Dogon People -- The Tellem People: The Cliff Dwellers Before the Dogon

From KB42

Dogon People -- The Tellem People: The Cliff Dwellers Before the Dogon

Identity and Origins

The Tellem were the inhabitants of the Bandiagara Escarpment before the Dogon's arrival in approximately the 13th-15th centuries CE. Their name comes from the Dogon language and means "we found them" -- a designation given by the Dogon to the culture whose material remains they encountered when they arrived. The Tellem's own name for themselves is not preserved.

The Tellem's ethnic and linguistic origins are uncertain. They are believed to be related to the Kurumba people of Burkina Faso, suggesting origin from the east. What their culture called itself, what language they spoke, and what happened to them as a people after the Dogon arrived remain partially unresolved questions.

The Impossible Granaries

The Tellem's most famous achievement -- and their most persistent mystery -- is their system of cliff-face granaries and burial chambers perched in niches in the Bandiagara cliff face at heights of 100 to 200 feet or more above any path a person could reasonably access without modern climbing equipment.

The granaries and burial chambers show:

  • Careful construction in mud-brick with plastered surfaces
  • Evidence of regular use and maintenance over centuries
  • Preservation of organic materials (textiles, wood, grain) aided by the dry cliff environment
  • Multiple generations of use -- the burial chambers contain hundreds of human remains spanning several centuries

How the Tellem accessed these niches is genuinely unknown. Proposed explanations:

  • Rope ladders attached to pegs in the cliff face (no physical evidence of anchor points has been found in the appropriate positions)
  • Gradual erosion that has removed former ledges and access routes (possible but not confirmed geologically)
  • Scaffolding from the plain below using very long poles (the heights involved make this implausible)

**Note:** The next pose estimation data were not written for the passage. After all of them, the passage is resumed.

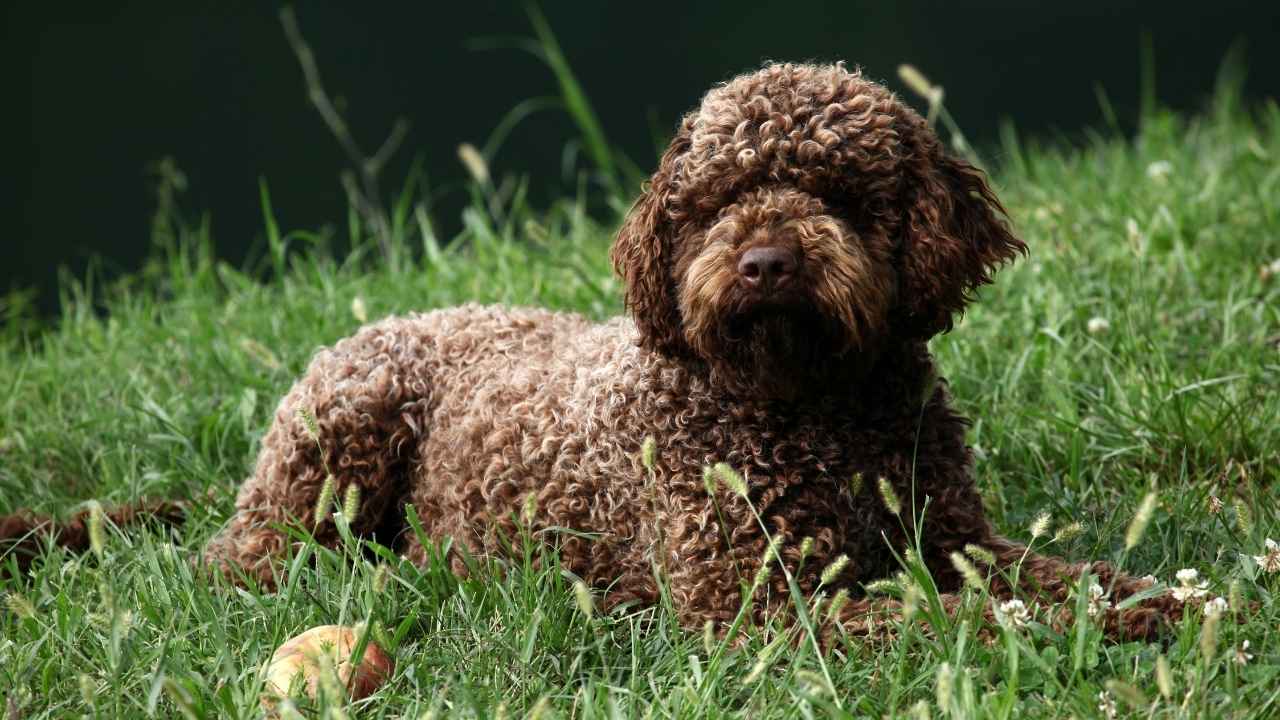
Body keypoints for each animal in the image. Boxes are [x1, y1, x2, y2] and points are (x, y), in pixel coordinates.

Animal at [197, 61, 1172, 632]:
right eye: (717, 199)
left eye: (839, 191)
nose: (766, 262)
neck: (815, 411)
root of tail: (396, 320)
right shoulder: (757, 602)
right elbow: (949, 621)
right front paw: (1049, 633)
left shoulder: (955, 538)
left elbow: (1071, 577)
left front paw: (1162, 605)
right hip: (341, 439)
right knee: (245, 555)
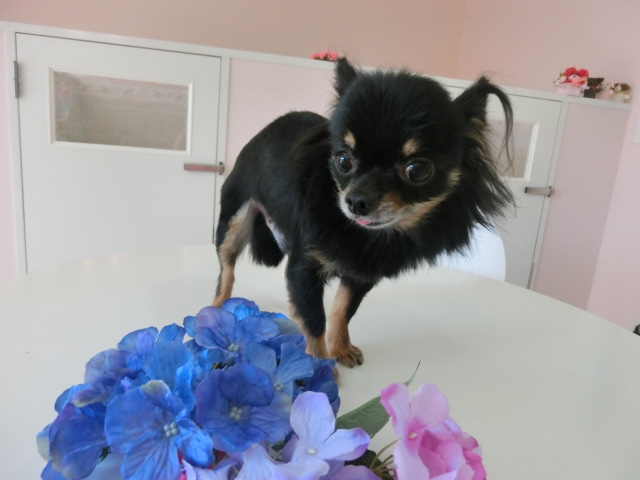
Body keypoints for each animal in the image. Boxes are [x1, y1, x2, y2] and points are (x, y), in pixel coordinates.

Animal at [213, 58, 514, 367]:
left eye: (418, 170)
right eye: (342, 160)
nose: (356, 201)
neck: (366, 235)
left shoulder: (362, 274)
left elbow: (342, 310)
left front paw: (340, 347)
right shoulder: (304, 269)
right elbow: (314, 320)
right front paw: (319, 365)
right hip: (233, 224)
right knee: (226, 273)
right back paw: (217, 311)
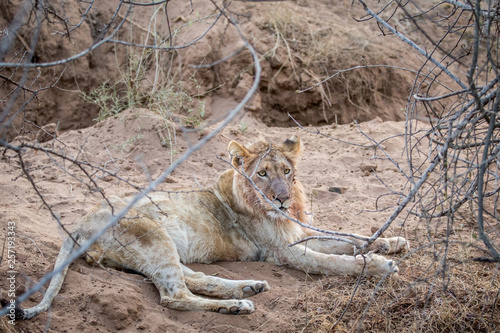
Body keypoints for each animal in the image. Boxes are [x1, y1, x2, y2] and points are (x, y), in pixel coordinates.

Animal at [21, 135, 408, 316]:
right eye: (261, 174)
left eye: (286, 171)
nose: (281, 200)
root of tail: (79, 223)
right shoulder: (283, 252)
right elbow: (334, 261)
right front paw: (380, 266)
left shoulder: (298, 233)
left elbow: (348, 237)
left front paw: (392, 242)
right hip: (152, 235)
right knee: (175, 296)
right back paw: (237, 305)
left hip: (158, 247)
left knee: (192, 278)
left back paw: (248, 288)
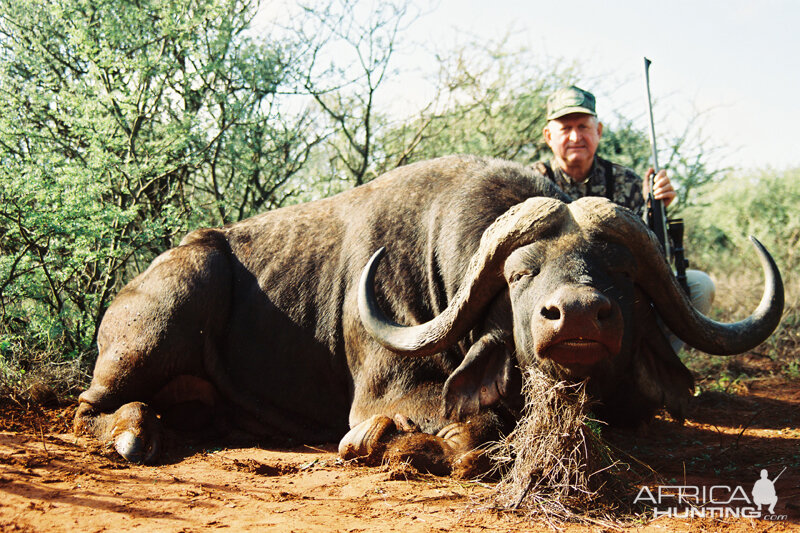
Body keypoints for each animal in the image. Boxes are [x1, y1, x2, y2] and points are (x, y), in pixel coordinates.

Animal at [75, 154, 780, 474]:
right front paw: (384, 443)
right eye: (520, 275)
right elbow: (473, 429)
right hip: (163, 314)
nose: (578, 316)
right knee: (88, 409)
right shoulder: (389, 393)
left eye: (623, 276)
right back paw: (133, 433)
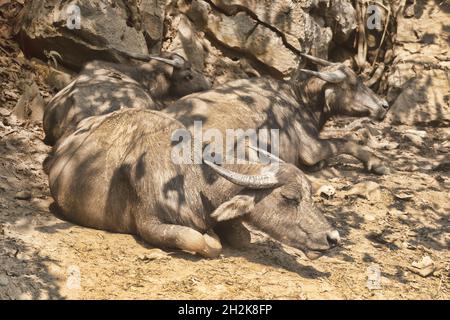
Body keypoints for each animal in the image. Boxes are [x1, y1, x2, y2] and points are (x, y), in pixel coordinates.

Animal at [46, 109, 342, 258]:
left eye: (310, 195)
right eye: (290, 198)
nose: (333, 238)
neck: (191, 179)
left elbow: (243, 237)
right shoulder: (148, 224)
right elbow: (196, 239)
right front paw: (210, 238)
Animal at [164, 54, 390, 175]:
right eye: (353, 84)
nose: (384, 105)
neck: (301, 100)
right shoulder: (311, 149)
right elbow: (344, 141)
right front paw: (377, 162)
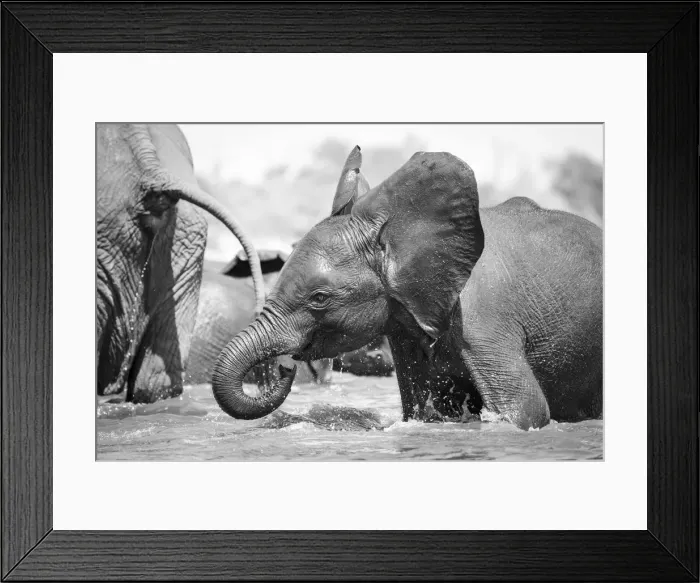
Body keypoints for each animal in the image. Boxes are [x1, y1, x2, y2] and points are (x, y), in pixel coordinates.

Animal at [209, 146, 603, 430]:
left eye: (319, 298)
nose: (286, 367)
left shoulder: (486, 323)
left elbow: (526, 412)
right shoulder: (403, 326)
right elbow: (422, 412)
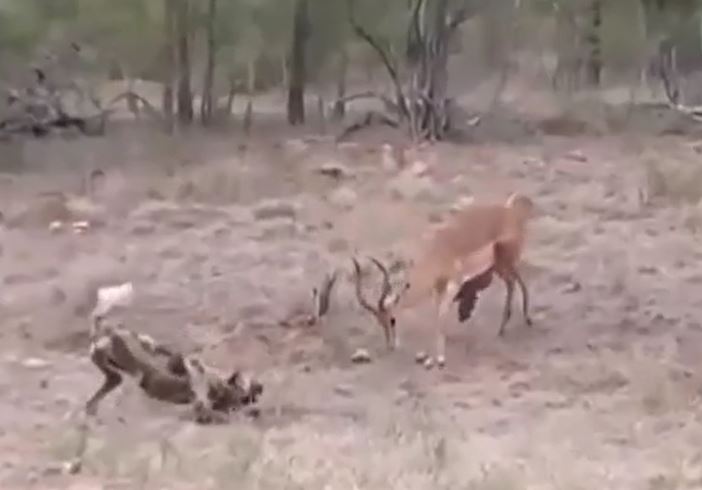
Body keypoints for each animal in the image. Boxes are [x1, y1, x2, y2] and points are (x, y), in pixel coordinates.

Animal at [352, 192, 536, 368]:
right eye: (379, 321)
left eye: (392, 320)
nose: (390, 346)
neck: (435, 253)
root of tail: (511, 211)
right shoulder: (437, 289)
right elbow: (436, 317)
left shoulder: (454, 284)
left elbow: (440, 318)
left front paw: (440, 359)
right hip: (498, 265)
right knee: (514, 282)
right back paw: (513, 324)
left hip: (505, 262)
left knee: (514, 282)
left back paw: (514, 324)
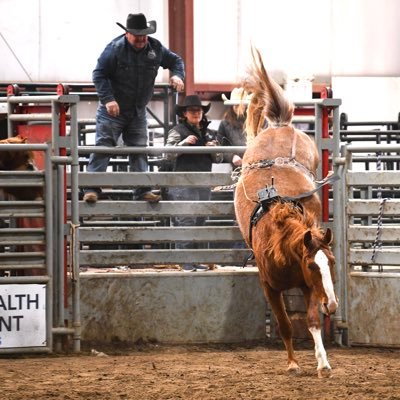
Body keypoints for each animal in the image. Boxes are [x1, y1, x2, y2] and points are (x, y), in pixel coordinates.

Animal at [234, 50, 338, 378]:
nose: (333, 305)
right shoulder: (270, 287)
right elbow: (283, 324)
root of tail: (280, 125)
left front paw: (323, 362)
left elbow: (313, 322)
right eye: (314, 265)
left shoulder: (308, 286)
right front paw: (293, 363)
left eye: (331, 263)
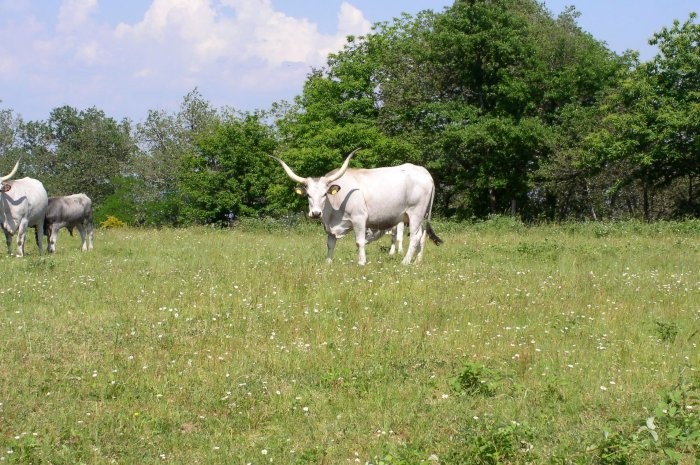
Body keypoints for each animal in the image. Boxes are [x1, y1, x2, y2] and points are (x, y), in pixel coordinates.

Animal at [270, 150, 440, 264]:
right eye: (308, 195)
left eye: (325, 194)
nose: (316, 213)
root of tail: (425, 173)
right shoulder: (330, 228)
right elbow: (330, 244)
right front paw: (328, 263)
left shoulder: (359, 219)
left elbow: (360, 241)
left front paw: (361, 262)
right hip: (421, 216)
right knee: (422, 236)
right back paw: (417, 261)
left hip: (415, 213)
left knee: (415, 237)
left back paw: (405, 262)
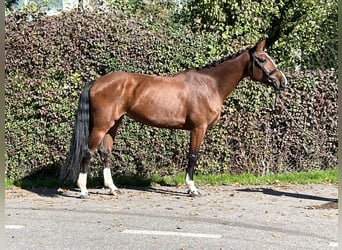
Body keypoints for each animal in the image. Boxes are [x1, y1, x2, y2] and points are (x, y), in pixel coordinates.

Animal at [60, 38, 286, 197]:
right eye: (263, 59)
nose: (282, 81)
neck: (209, 84)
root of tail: (97, 82)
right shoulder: (198, 128)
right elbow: (193, 156)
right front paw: (192, 189)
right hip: (101, 125)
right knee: (88, 151)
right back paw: (83, 190)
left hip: (114, 124)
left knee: (105, 152)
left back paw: (113, 188)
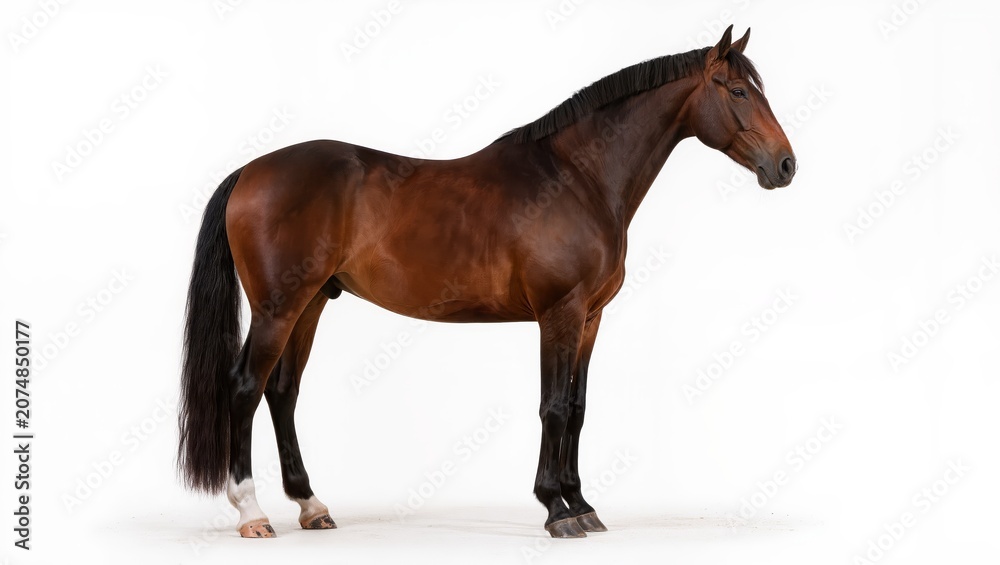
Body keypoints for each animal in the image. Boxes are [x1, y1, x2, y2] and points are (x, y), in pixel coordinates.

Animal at [178, 25, 795, 539]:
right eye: (736, 91)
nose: (786, 165)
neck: (578, 178)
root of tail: (250, 171)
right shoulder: (559, 313)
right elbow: (553, 407)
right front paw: (556, 510)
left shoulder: (591, 318)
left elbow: (578, 409)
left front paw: (583, 505)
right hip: (277, 308)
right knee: (244, 388)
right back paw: (253, 513)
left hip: (311, 304)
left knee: (282, 393)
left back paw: (312, 506)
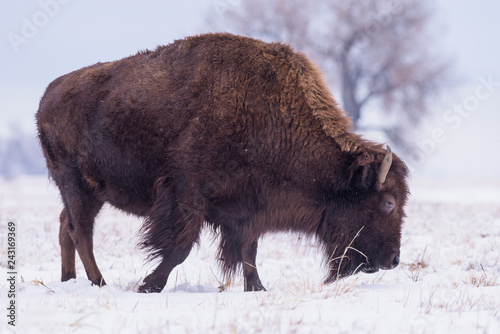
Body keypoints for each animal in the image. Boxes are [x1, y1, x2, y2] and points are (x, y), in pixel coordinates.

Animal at [36, 32, 410, 292]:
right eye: (388, 202)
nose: (393, 259)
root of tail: (48, 95)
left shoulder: (249, 208)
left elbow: (248, 251)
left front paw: (257, 288)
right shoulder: (187, 196)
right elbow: (179, 248)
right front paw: (149, 285)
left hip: (89, 192)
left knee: (66, 225)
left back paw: (70, 280)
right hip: (76, 183)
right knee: (80, 230)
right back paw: (98, 282)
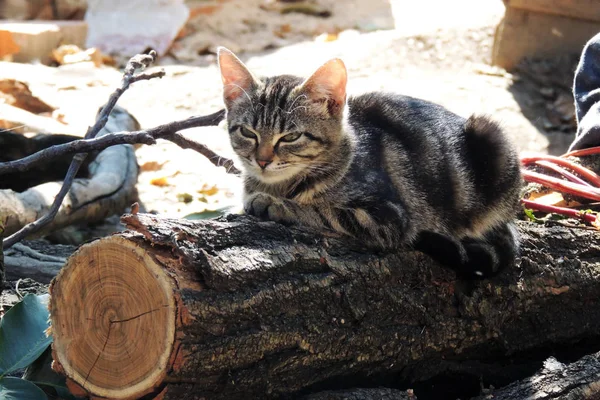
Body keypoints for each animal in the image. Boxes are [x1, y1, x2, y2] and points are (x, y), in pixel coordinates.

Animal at [218, 46, 524, 278]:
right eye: (248, 132)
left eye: (291, 136)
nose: (262, 160)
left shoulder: (389, 217)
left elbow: (323, 211)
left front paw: (275, 204)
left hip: (492, 139)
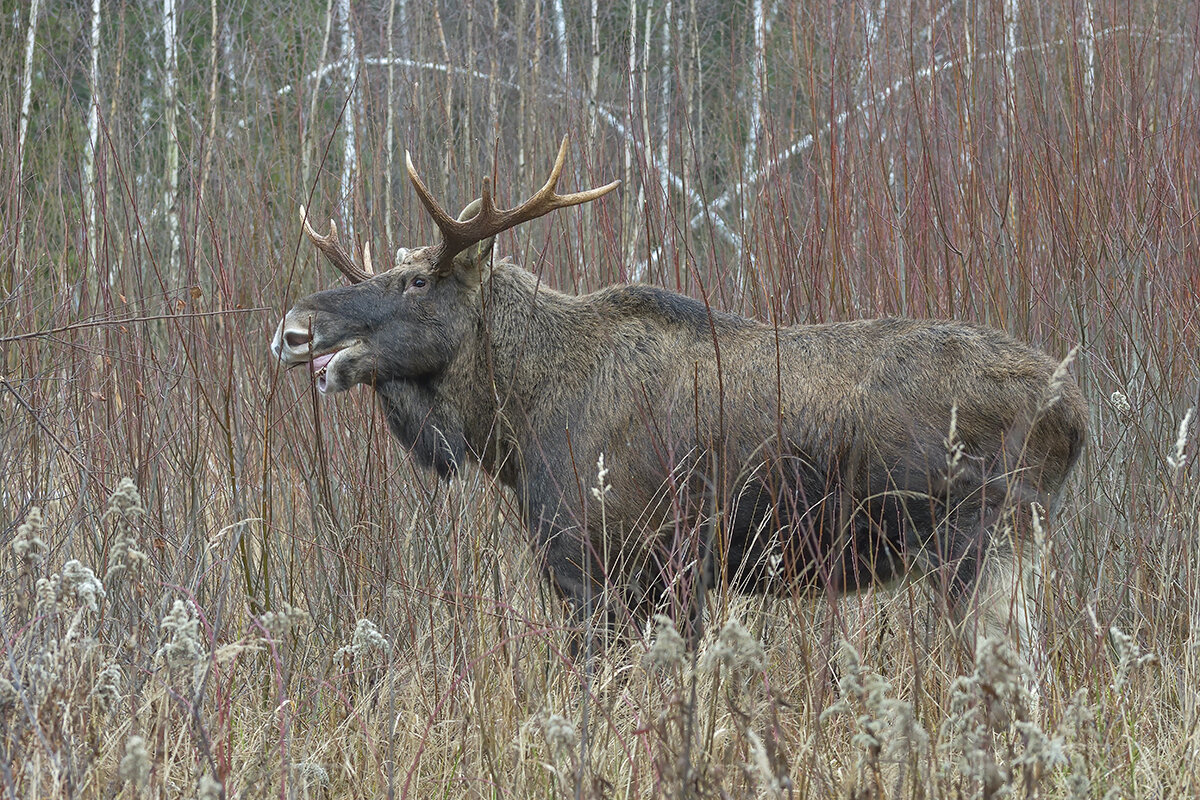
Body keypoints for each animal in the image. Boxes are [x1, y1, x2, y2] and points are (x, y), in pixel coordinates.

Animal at [274, 136, 1089, 657]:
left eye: (416, 281)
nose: (293, 328)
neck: (515, 427)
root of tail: (1075, 416)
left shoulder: (622, 560)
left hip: (979, 542)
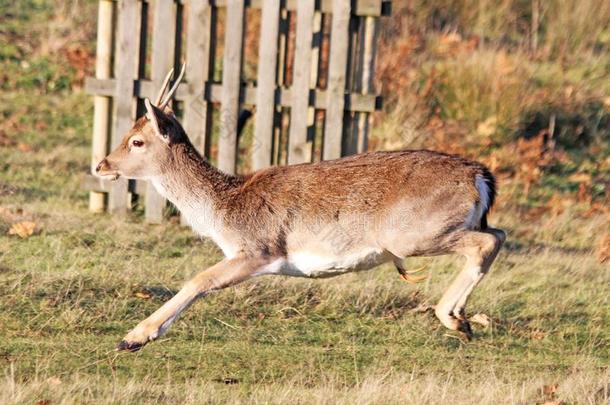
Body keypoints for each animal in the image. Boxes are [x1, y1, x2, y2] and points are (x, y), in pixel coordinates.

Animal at [95, 66, 504, 350]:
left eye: (136, 141)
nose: (101, 165)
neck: (222, 209)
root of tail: (481, 177)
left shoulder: (257, 248)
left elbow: (200, 279)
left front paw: (133, 337)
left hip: (410, 235)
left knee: (486, 242)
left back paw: (453, 319)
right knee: (497, 232)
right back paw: (463, 319)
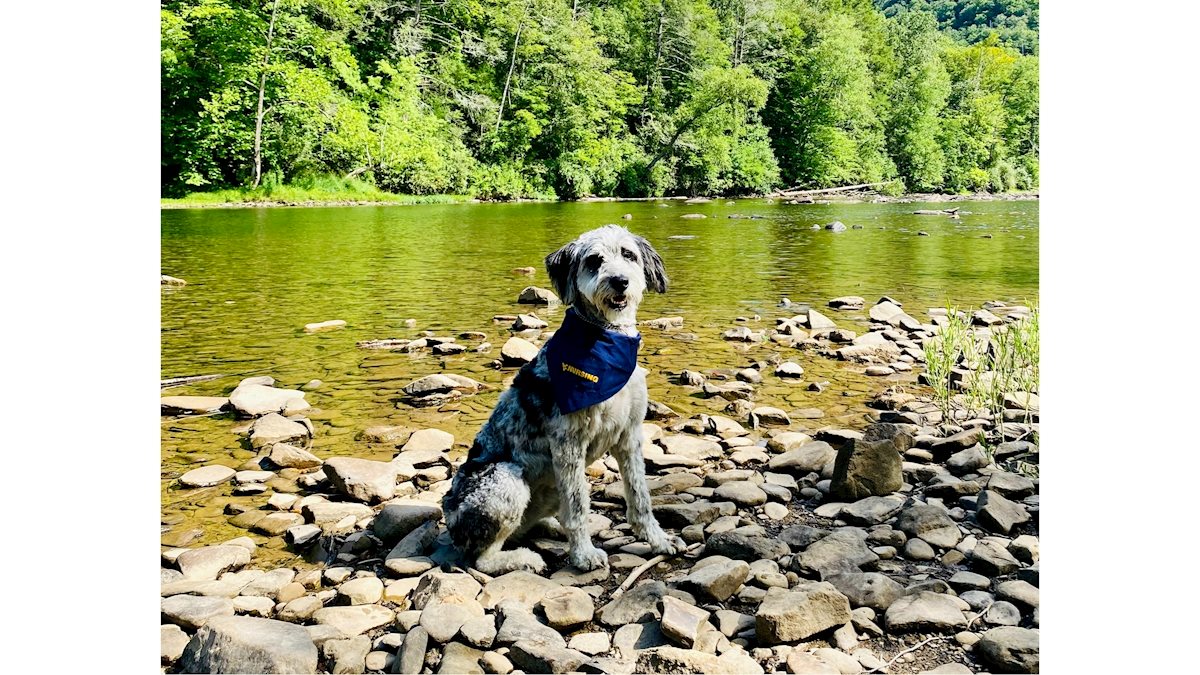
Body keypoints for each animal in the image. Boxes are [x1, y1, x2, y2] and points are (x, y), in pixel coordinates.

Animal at [441, 223, 686, 569]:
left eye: (628, 254)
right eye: (594, 260)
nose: (620, 281)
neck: (606, 338)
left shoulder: (629, 435)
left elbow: (640, 497)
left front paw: (659, 540)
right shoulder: (568, 443)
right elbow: (578, 507)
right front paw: (583, 554)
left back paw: (549, 528)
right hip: (506, 480)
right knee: (482, 559)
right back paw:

Some researchers have proposed that the Tellem were outstanding climbers using techniques now lost, and that the apparent inaccessibility reflects modern assumptions about what human beings can do without mechanical assistance.

The Preserved Textiles

The dry cliff environment has preserved Tellem organic materials to an extraordinary degree. Tellem burial sites have yielded:

  • Woven textile fragments that include some of the oldest preserved woven cloth in West Africa, dating to the 10th-14th centuries CE
  • Wooden objects including bowls, bows, and figurines
  • Iron implements including bracelets and tools
  • Organic food remains confirming agricultural production

The textiles are of particular importance because they demonstrate that the Tellem practised sophisticated weaving -- the same art that is central to Dogon cosmology and that the Nommo are said to have taught to humanity. Whether there is a historical connection between Tellem weaving traditions and Dogon cosmological weaving symbolism is unknown, but the temporal and spatial proximity of two cultures both organised around weaving as a central practice is at minimum a coincidence worth noting.

What Happened to the Tellem

The standard account is that the Tellem were displaced or absorbed by the Dogon over the 15th-17th centuries. Some Tellem may have moved north and east, potentially contributing to the origin of the Kurumba people of Burkina Faso. Others may have been absorbed into the Dogon community through marriage and cultural integration. The Tellem as a distinct cultural identity disappears from the historical record by approximately the 17th century.